Assistir a um filme como Oldboy estando ciente de sua plot é um desafio, mas um que se revela um prazer. Saber de seu icônico twist o evidencia uma "superficialidade" perante as virtudes da fita de Chan-wook. Assim como "O Sexto Sentido", cuja revelação final parece eclipsar as tantas camadas de uma excelente narrativa, que tornam o twist somente um choque expandido por uma trama que tanto nos prendia, e não um acessório primordial para dar algum sentido à experiência - ver de exemplo algumas fitas futuras de Shyamalan, que somente se apoiaram no twist e não na própria consistência, se tornando aí um arremedo, uma paródia de si mesmos.

Oldboy, vendo agora retroativamente, mesmo sendo resultado de um cineasta completando mais de uma década de sua estreia na direção, é também um prólogo dos vícios que ele viria a assumir dali em diante - já introduzidos no capítulo inicial desta Trilogia da Vingança, Sympathy for Mr. Vengeance. O sadismo visual, um formalismo compulsivo em traduzir suas imagens simbolicamente com elegância, mas sem perder a autonomia de surpreender, assim como um elaborado suspense investigativo. São multicamadas, justamente, tecidas com uma maestria tão calculada que permite o caos que se instaura em tela na busca autofágica de Dae-su por vingança. 

Se comparamos com seu útimo filme, são sinais ainda presentes, mas claramente amadurecidos no subestimado Decision to Leave - aí já chegando num ponto de frieza estética e incompreensão por parte do público, justamente pela falta de visceralidade que temos em Olbdoy. Talvez resultado de um realizador que atingiu um nível alto demais de autocrítica e conhecimento da gramática audiovisual, algo que também parece ter atingido Paul Thomas Anderson.

Oldboy, entretanto, é frontal, antes de ser brutal. Já se inicia em uma cena de desconforto e constrangimento que rapidamente escala para o martírio de nosso protagonista e seu cozer interno, mas sem deixar de já revelar a natureza petulante e agressiva do mesmo.
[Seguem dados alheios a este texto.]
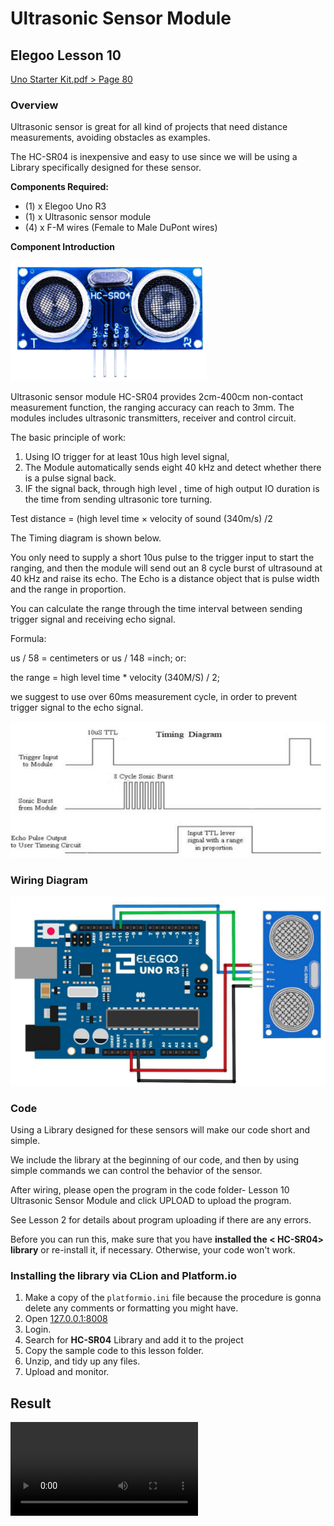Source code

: # Ultrasonic Sensor Module

## Elegoo Lesson 10

[Uno Starter Kit.pdf > Page 80](../../docs/UNO%20Starter%20Kit.pdf)

### Overview

Ultrasonic sensor is great for all kind of projects that need distance measurements, avoiding obstacles as examples.

The HC-SR04 is inexpensive and easy to use since we will be using a Library specifically designed for these sensor.

**Components Required:**

* (1) x Elegoo Uno R3
* (1) x Ultrasonic sensor module
* (4) x F-M wires (Female to Male DuPont wires)

**Component Introduction**

![ultrasonic sensor module](sensor_1.png)

Ultrasonic sensor module HC-SR04 provides 2cm-400cm non-contact measurement function, the ranging accuracy can reach to 3mm. The modules includes ultrasonic transmitters, receiver and control circuit.

The basic principle of work:

1. Using IO trigger for at least 10us high level signal,
2. The Module automatically sends eight 40 kHz and detect whether there is a pulse signal back.
3. IF the signal back, through high level , time of high output IO duration is the time from sending ultrasonic tore turning.

Test distance = (high level time × velocity of sound (340m/s) /2

The Timing diagram is shown below.

You only need to supply a short 10us pulse to the trigger input to start the ranging, and then the module will send out an 8 cycle burst of ultrasound at 40 kHz and raise its echo. The Echo is a distance object that is pulse width and the range in proportion.

You can calculate the range through the time interval between sending trigger signal and receiving echo signal.

Formula:

us / 58 = centimeters or us / 148 =inch; or:

the range = high level time * velocity (340M/S) / 2;

we suggest to use over 60ms measurement cycle, in order to prevent trigger signal to the echo signal.

![timing diagram](sensor_2.png)

### Wiring Diagram

![sensor wiring diagram](sensor_3.png)

### Code

Using a Library designed for these sensors will make our code short and simple.

We include the library at the beginning of our code, and then by using simple
commands we can control the behavior of the sensor.

After wiring, please open the program in the code folder- Lesson 10 Ultrasonic Sensor
Module and click UPLOAD to upload the program.

See Lesson 2 for details about program uploading if there are any errors.

Before you can run this, make sure that you have **installed the < HC-SR04> library** or
re-install it, if necessary. Otherwise, your code won't work.

### Installing the library via CLion and Platform.io

1. Make a copy of the `platformio.ini` file because the procedure is gonna delete any comments or formatting you might have.
2. Open [127.0.0.1:8008](http://127.0.0.1:8008)
3. Login.
4. Search for **HC-SR04** Library and add it to the project
5. Copy the sample code to  this lesson folder.
6. Unzip, and tidy up any files.
7. Upload and monitor.

## Result

![proof](sensor.mp4)
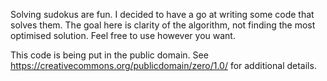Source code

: Solving sudokus are fun. I decided to have a go at writing some
code that solves them. The goal here is clarity of the algorithm, not finding
the most optimised solution. Feel free to use however you want.

This code is being put in the public domain. See
https://creativecommons.org/publicdomain/zero/1.0/ for additional details.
Como típico do audiovisual sul-coreano, há um humor bastante latente e que soa inadequado para o tipo de narrativa presente, até percebermos o quanto esta contribui não para aliviar o peso do que vemos, e sim intensificar o mal-estar que se perpetua conforme avançamos nessa epopeia de autodestruição.
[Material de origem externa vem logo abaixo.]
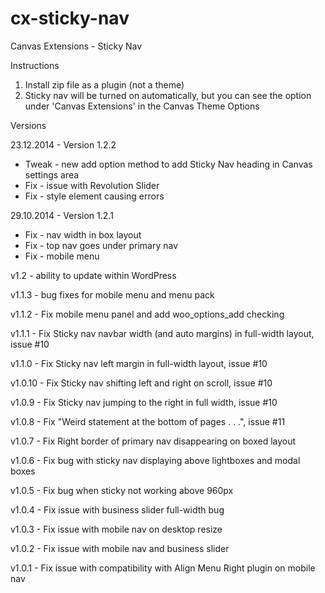 cx-sticky-nav
=============

Canvas Extensions - Sticky Nav

Instructions

1. Install zip file as a plugin (not a theme)
2. Sticky nav will be turned on automatically, but you can see the option under 'Canvas Extensions' in the Canvas Theme Options 


Versions

23.12.2014 - Version 1.2.2
 * Tweak - new add option method to add Sticky Nav heading in Canvas settings area
 * Fix - issue with Revolution Slider
 * Fix - style element causing errors
 
29.10.2014 - Version 1.2.1
 * Fix - nav width in box layout
 * Fix - top nav goes under primary nav
 * Fix - mobile menu

v1.2 - ability to update within WordPress

v1.1.3 - bug fixes for mobile menu and menu pack

v1.1.2 - Fix mobile menu panel and add woo_options_add checking

v1.1.1 - Fix Sticky nav navbar width (and auto margins) in full-width layout, issue #10 

v1.1.0 - Fix Sticky nav left margin in full-width layout, issue #10 

v1.0.10 - Fix Sticky nav shifting left and right on scroll, issue #10 

v1.0.9 - Fix Sticky nav jumping to the right in full width, issue #10 

v1.0.8 - Fix "Weird statement at the bottom of pages . . .",  issue #11

v1.0.7 - Fix Right border of primary nav disappearing on boxed layout

v1.0.6 - Fix bug with sticky nav displaying above lightboxes and modal boxes

v1.0.5 - Fix bug when sticky not working above 960px

v1.0.4 - Fix issue with business slider full-width bug

v1.0.3 - Fix issue with mobile nav on desktop resize

v1.0.2 - Fix issue with mobile nav and business slider

v1.0.1 - Fix issue with compatibility with Align Menu Right plugin on mobile nav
Não deixa de ser um conto mítico, surrealista transfigurado num realismo pútrido. Park consegue trazer uma beleza carnal nisto, tanto por seu detalhamento visual, como na histórica cena do corredor, mas também em jogadas inteligentes, como quando o protagonista descobre a verdade sobre sua filha e, ao finalizar de folhear o álbum vemos seu rosto refletido no vazio de uma página, aflito e incrédulo. 

Oldboy é, progressivamente, uma fita de sadismo. Com seu protagonista e todo o sofrimento que lhe é imposto, assim como com o público. Desafiador e provocativo, não há puderes tanto na exposição total de brutalidade, quanto numa sugestão tão dolorosa quanto. Sendo esta uma fita da degradação e decadência, do pior lado humano, por que sentimos tanto prazer em vê-la? A magia do cinema, é claro. Ou algo a mais? 

A arte, em todas suas formas, já nos brindou, por mais de um milênio, com exemplares destrutivos da perversão a qual somos capazes, a transformando em entretenimento e reflexão. Park ilustra alguns dos piores vícios do homem a seu bel-prazer. O resultado é uma cachoeira de sensações. É como se sentir especialmente vivo, estimulado. Extremo e rico em todas as facetas que um filme pode oferecer, Oldboy merece um panteão alto no cânone da sétima arte justamente por isso. O ame ou odeie, não sei deixa a exibição indiferente.